The new rules "incorporate the lessons of the recent housing crisis and reflect the expanding role of nonbank servicers in the mortgage industry," said Dave Lowman, an executive vice president at Freddie Mac.
Under the new rules, all servicers, including banks, must have a minimum net worth requirement of $2.5 million, plus 25 basis points of the unpaid principal balance on one- to four-family loans serviced.
Nonbank servicers must have a tangible net worth to total assets of at least 6% to meet the minimum capital requirement. For liquidity, they must retain 3.5 basis points on total agency servicing unpaid principal balance, including Ginnie Mae servicing. Nonbank servicers also have to hold 2% against nonperforming loans greater than 6% of their portfolio.
Meeting these new net worth and liquidity will be critical for nonbanks that regularly sell and transfer servicing. The two GSEs will review compliance on a quarterly basis and will "assess whether both the transferor and the transferee servicers meet the minimum financial requirements as a result of the transaction," according to the GSEs.

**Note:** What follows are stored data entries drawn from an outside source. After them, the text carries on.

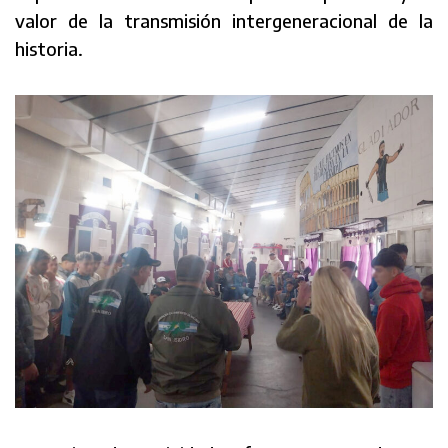
valor de la transmisión intergeneracional de la
historia.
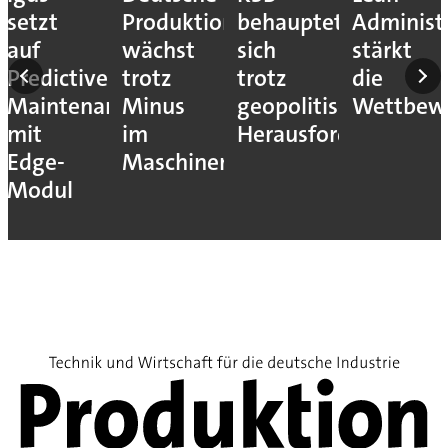
setzt
Produktion
behauptet
Administ
auf
wächst
sich
stärkt
Predictive
trotz
trotz
die
Maintenance
Minus
geopolitischer
Wettbewe
mit
im
Herausforderungen
Edge-
Maschinenbau
Modul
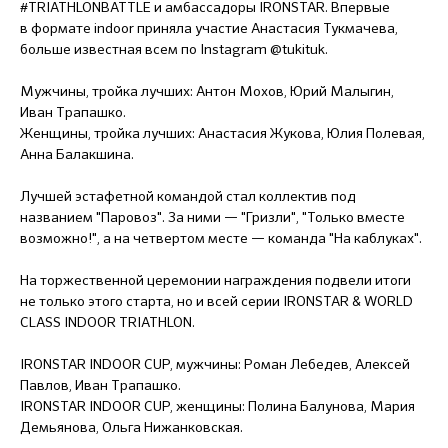
#TRIATHLONBATTLE и амбассадоры IRONSTAR. Впервые
в формате indoor приняла участие Анастасия Тукмачева,
больше известная всем по Instagram @tukituk.
Мужчины, тройка лучших: Антон Мохов, Юрий Малыгин,
Иван Трапашко.
Женщины, тройка лучших: Анастасия Жукова, Юлия Полевая,
Анна Балакшина.
Лучшей эстафетной командой стал коллектив под
названием "Паровоз". За ними — "Гризли", "Только вместе
возможно!", а на четвертом месте — команда "На каблуках".
На торжественной церемонии награждения подвели итоги
не только этого старта, но и всей серии IRONSTAR & WORLD
CLASS INDOOR TRIATHLON.
IRONSTAR INDOOR CUP, мужчины: Роман Лебедев, Алексей
Павлов, Иван Трапашко.
IRONSTAR INDOOR CUP, женщины: Полина Балунова, Мария
Демьянова, Ольга Нижанковская.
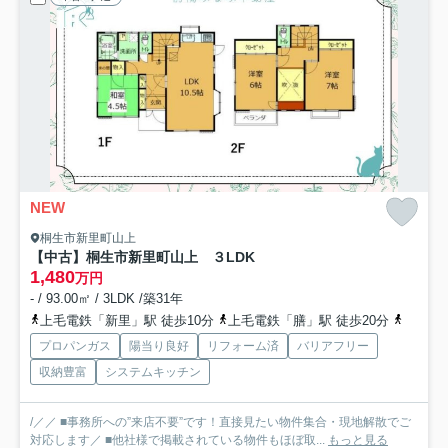
NEW
桐生市新里町山上
【中古】桐生市新里町山上 ３LDK
1,480
万円
- / 93.00㎡ / 3LDK /築31年
上毛電鉄「新里」駅 徒歩10分
上毛電鉄「膳」駅 徒歩20分
上毛電
プロパンガス
陽当り良好
リフォーム済
バリアフリー
収納豊富
システムキッチン
/／／ ■事務所への”来店不要”です！直接見たい物件集合・現地解散でご
対応します／ ■他社様で掲載されている物件もほぼ取...
もっと見る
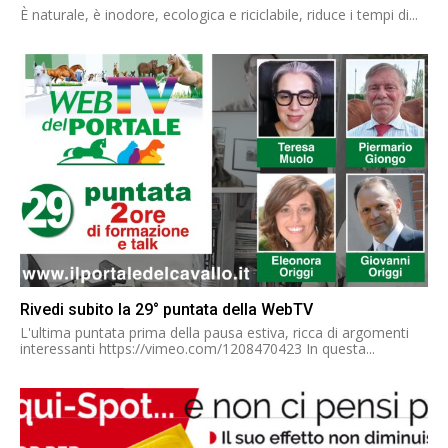
È naturale, è inodore, ecologica e riciclabile, riduce i tempi di...
Rivedi subito la 29° puntata della WebTV
L'ultima puntata prima della pausa estiva, ricca di argomenti
interessanti https://vimeo.com/1208470423 In questa...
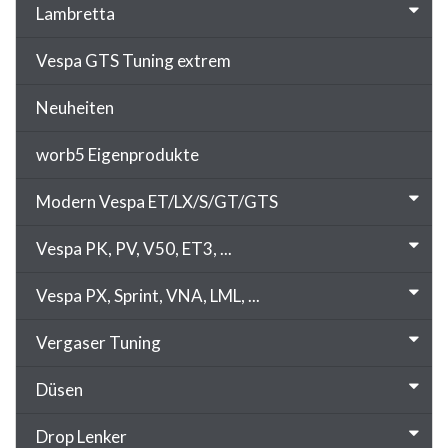
Lambretta
Vespa GTS Tuning extrem
Neuheiten
worb5 Eigenprodukte
Modern Vespa ET/LX/S/GT/GTS
Vespa PK, PV, V50, ET3, ...
Vespa PX, Sprint, VNA, LML, ...
Vergaser Tuning
Düsen
Drop Lenker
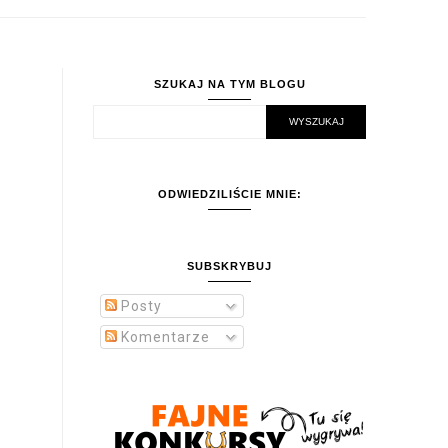
SZUKAJ NA TYM BLOGU
ODWIEDZILIŚCIE MNIE:
SUBSKRYBUJ
s
Posty
Komentarze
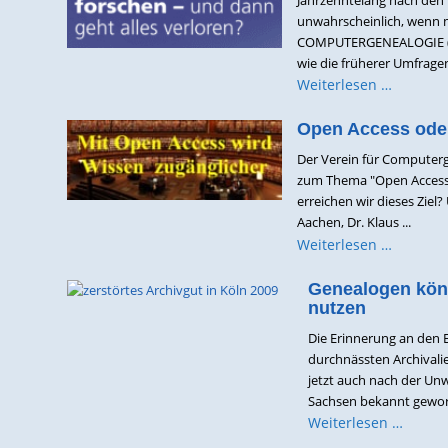
unwahrscheinlich, wenn m
COMPUTERGENEALOGIE (CG)
wie die früherer Umfrage
Weiterlesen …
Open Access ode
Der Verein für Computerg
zum Thema "Open Access 
erreichen wir dieses Zie
Aachen, Dr. Klaus ...
Weiterlesen …
Genealogen könn
nutzen
Die Erinnerung an den E
durchnässten Archivali
jetzt auch nach der Unw
Sachsen bekannt geword
Weiterlesen …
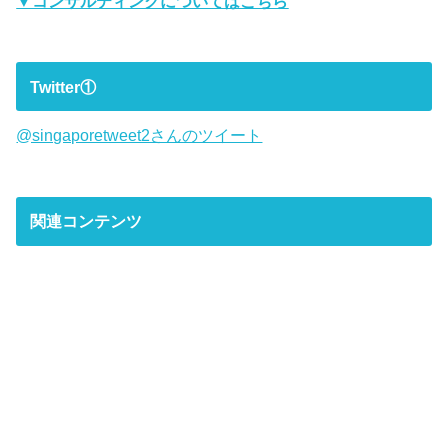
▼コンサルティングについてはこちら
Twitter①
@singaporetweet2さんのツイート
関連コンテンツ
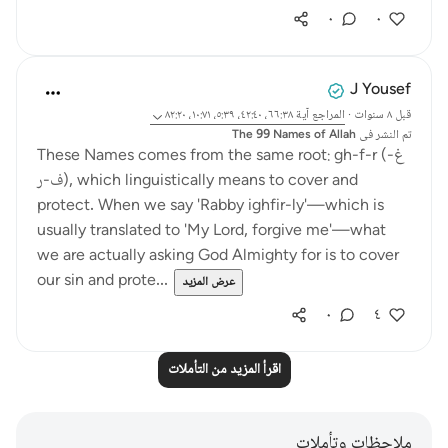
٠
٠
J Yousef
قبل ٨ سنوات
·
المراجع
آية ٦٦:٣٨، ٤٢:٤٠، ٥:٣٩، ١٠:٧١، ٨٢:٢٠
تم النشر فى
The 99 Names of Allah
These Names comes from the same root: gh-f-r (غ-
ف-ر), which linguistically means to cover and
protect. When we say 'Rabby ighfir-ly'—which is
usually translated to 'My Lord, forgive me'—what
we are actually asking God Almighty for is to cover
our sin and prote...
عرض المزيد
٠
٤
اقرأ المزيد من التأملات
ملاحظات وتأملات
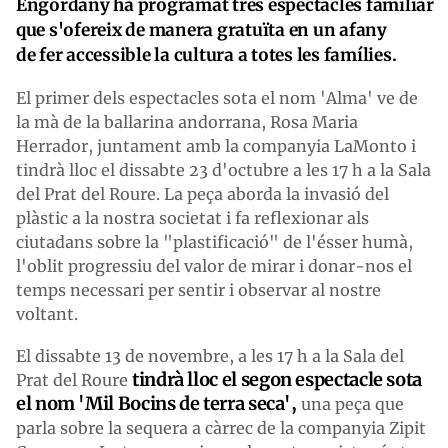
Engordany ha programat tres espectacles familiar
que s'ofereix de manera gratuïta en un afany
de fer accessible la cultura a totes les famílies.
El primer dels espectacles sota el nom 'Alma' ve de
la mà de la ballarina andorrana, Rosa Maria
Herrador, juntament amb la companyia LaMonto i
tindrà lloc el dissabte 23 d'octubre a les 17 h a la Sala
del Prat del Roure. La peça aborda la invasió del
plàstic a la nostra societat i fa reflexionar als
ciutadans sobre la "plastificació" de l'ésser humà,
l'oblit progressiu del valor de mirar i donar-nos el
temps necessari per sentir i observar al nostre
voltant.
El dissabte 13 de novembre, a les 17 h a la Sala del
tindrà lloc el segon espectacle sota
Prat del Roure
el nom 'Mil Bocins de terra seca',
una peça que
parla sobre la sequera a càrrec de la companyia Zipit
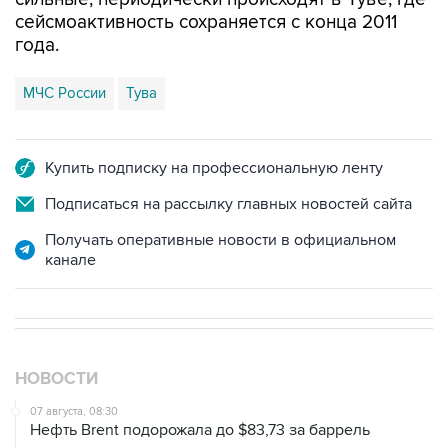
сейсмоактивность сохраняется с конца 2011
года.
МЧС России
Тува
Купить подписку на профессиональную ленту
Подписаться на рассылку главных новостей сайта
Получать оперативные новости в официальном
канале
НОВОСТИ
07 августа, 08:30
Нефть Brent подорожала до $83,73 за баррель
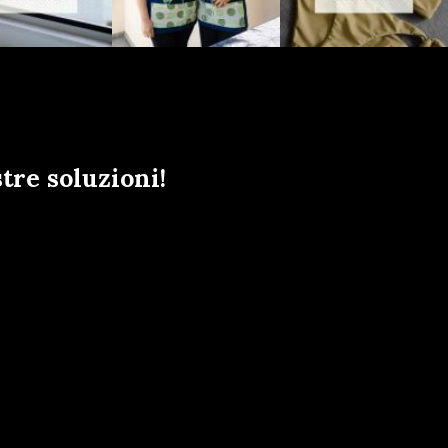
tre soluzioni!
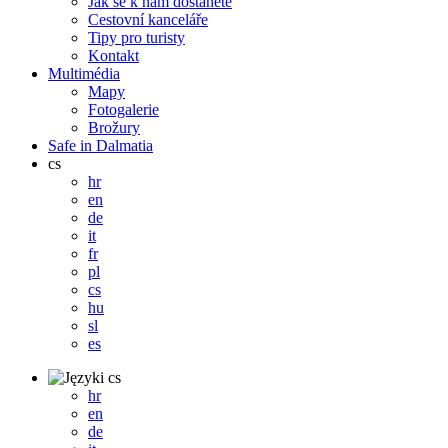
Jak se k nám dostanete
Cestovní kanceláře
Tipy pro turisty
Kontakt
Multimédia
Mapy
Fotogalerie
Brožury
Safe in Dalmatia
cs
hr
en
de
it
fr
pl
cs
hu
sl
es
cs
hr
en
de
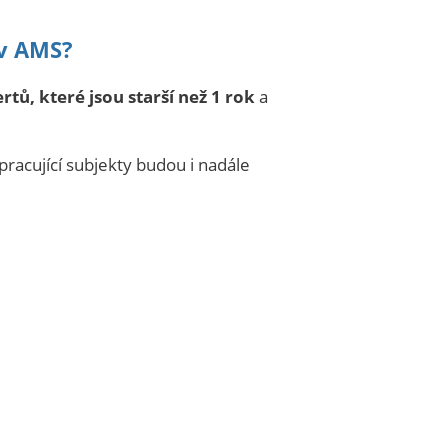
 v AMS?
tů, které jsou starší než 1 rok
a
pracující subjekty budou i nadále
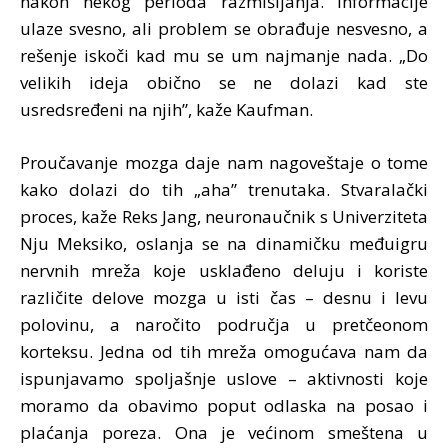
nakon nekog perioda razmišljanja. Informacije
ulaze svesno, ali problem se obrađuje nesvesno, a
rešenje iskoči kad mu se um najmanje nada. „Do
velikih ideja obično se ne dolazi kad ste
usredsređeni na njih”, kaže Kaufman.
Proučavanje mozga daje nam nagoveštaje o tome
kako dolazi do tih „aha” trenutaka. Stvaralački
proces, kaže Reks Jang, neuronaučnik s Univerziteta
Nju Meksiko, oslanja se na dinamičku međuigru
nervnih mreža koje usklađeno deluju i koriste
različite delove mozga u isti čas – desnu i levu
polovinu, a naročito područja u pretčeonom
korteksu. Jedna od tih mreža omogućava nam da
ispunjavamo spoljašnje uslove – aktivnosti koje
moramo da obavimo poput odlaska na posao i
plaćanja poreza. Ona je većinom smeštena u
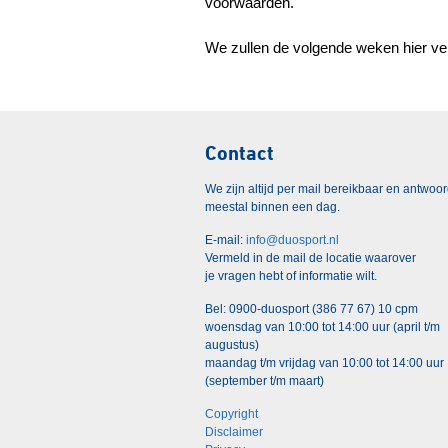
voorwaarden.
We zullen de volgende weken hier ver
Contact
We zijn altijd per mail bereikbaar en antwoo
meestal binnen een dag.
E-mail:
info@duosport.nl
Vermeld in de mail de locatie waarover
je vragen hebt of informatie wilt.
Bel: 0900-duosport (386 77 67) 10 cpm
woensdag van 10:00 tot 14:00 uur (april t/m
augustus)
maandag t/m vrijdag van 10:00 tot 14:00 uur
(september t/m maart)
Copyright
Disclaimer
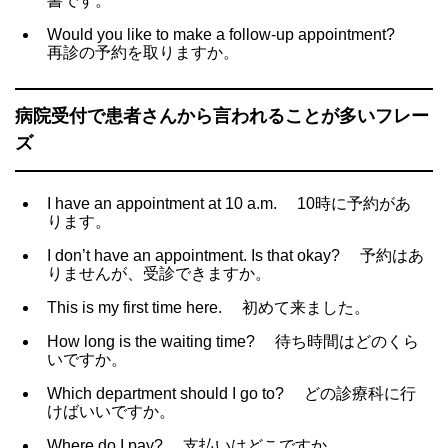
書です。
Would you like to make a follow-up appointment?
再診の予約を取りますか。
病院受付で患者さんから言われることが多いフレー
ズ
I have an appointment at 10 a.m.
10時に予約があ
ります。
I don’t have an appointment. Is that okay?
予約はあ
りませんが、受診できますか。
This is my first time here.
初めて来ました。
How long is the waiting time?
待ち時間はどのくら
いですか。
Which department should I go to?
どの診療科に行
けばいいですか。
Where do I pay?
支払いはどこですか。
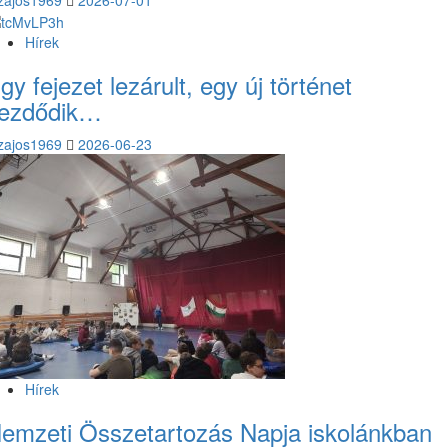
Hírek
gy fejezet lezárult, egy új történet
ezdődik…
zajos1969
2026-06-23
Hírek
emzeti Összetartozás Napja iskolánkban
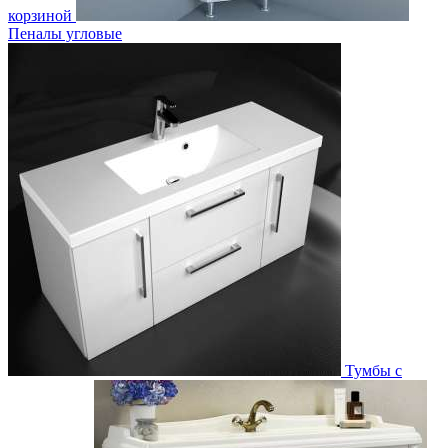
корзиной
Пеналы угловые
Тумбы с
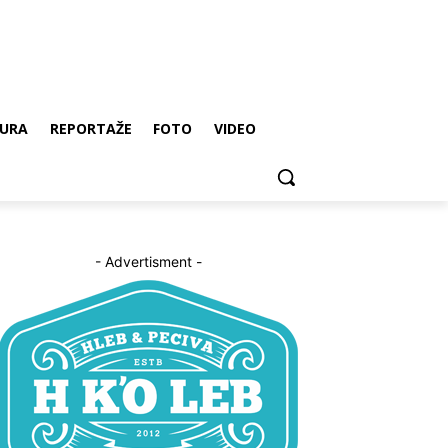
URA
REPORTAŽE
FOTO
VIDEO
- Advertisment -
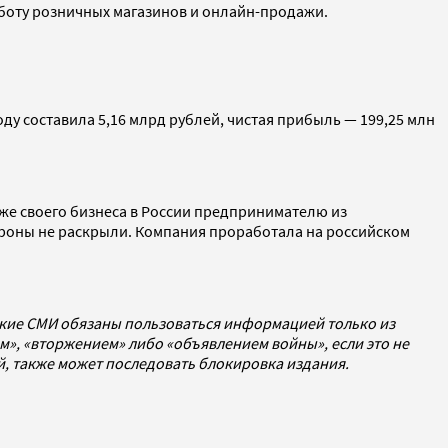
аботу розничных магазинов и онлайн-продажи.
оду составила 5,16 млрд рублей, чистая прибыль — 199,25 млн
же своего бизнеса в России предпринимателю из
ороны не раскрыли. Компания проработала на российском
ские СМИ обязаны пользоваться информацией только из
», «вторжением» либо «объявлением войны», если это не
ей, также может последовать блокировка издания.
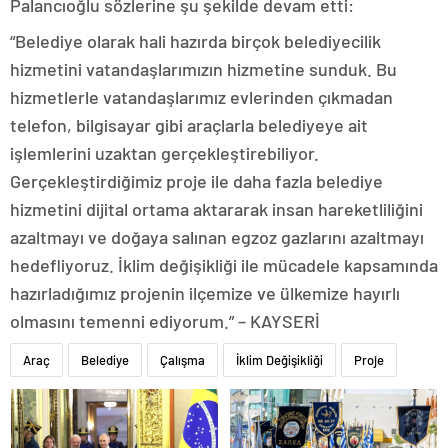
Palancıoğlu sözlerine şu şekilde devam etti:
“Belediye olarak hali hazırda birçok belediyecilik
hizmetini vatandaşlarımızın hizmetine sunduk. Bu
hizmetlerle vatandaşlarımız evlerinden çıkmadan
telefon, bilgisayar gibi araçlarla belediyeye ait
işlemlerini uzaktan gerçekleştirebiliyor.
Gerçekleştirdiğimiz proje ile daha fazla belediye
hizmetini dijital ortama aktararak insan hareketliliğini
azaltmayı ve doğaya salınan egzoz gazlarını azaltmayı
hedefliyoruz. İklim değişikliği ile mücadele kapsamında
hazırladığımız projenin ilçemize ve ülkemize hayırlı
olmasını temenni ediyorum.” – KAYSERİ
Araç
Belediye
Çalışma
İklim Değişikliği
Proje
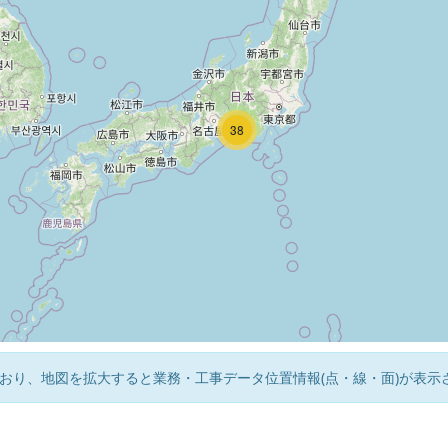
2
41
38
おり、地図を拡大すると業務・工事データ位置情報(点・線・面)が表示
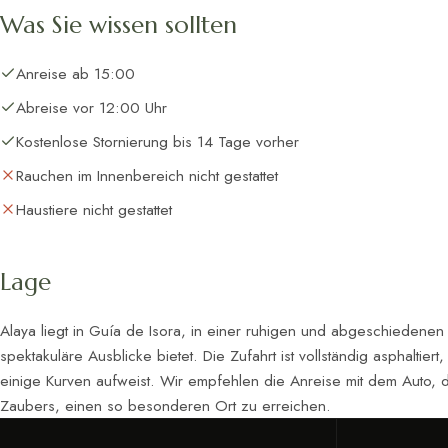
Was Sie wissen sollten
Anreise ab 15:00
Abreise vor 12:00 Uhr
Kostenlose Stornierung bis 14 Tage vorher
Rauchen im Innenbereich nicht gestattet
Haustiere nicht gestattet
Lage
Alaya liegt in Guía de Isora, in einer ruhigen und abgeschiedenen
spektakuläre Ausblicke bietet. Die Zufahrt ist vollständig asphaltier
einige Kurven aufweist. Wir empfehlen die Anreise mit dem Auto, de
Zaubers, einen so besonderen Ort zu erreichen.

These higher liquidity standards will likely increase the costs for nonbanks. But the GSEs said it should not have an impact on the value of their mortgage servicing rights.
"Fannie Mae carefully considered these impacts and believe the requirements are appropriate and provide the right balance between managing counterparty risks and encouraging investments in the servicing business," according to a Fannie Mae background paper in the form of Frequently Asked Questions.
Pete Mills, the senior vice president of residential policy and member services for the Mortgage Bankers Association, said the "immediate impact on current servicers should not be significantly disruptive."
"MBA, however, does remain concerned about the effects these changes could have long term, particularly on servicers' ability to grow in the future and the possible impact on MSR values," Mills said.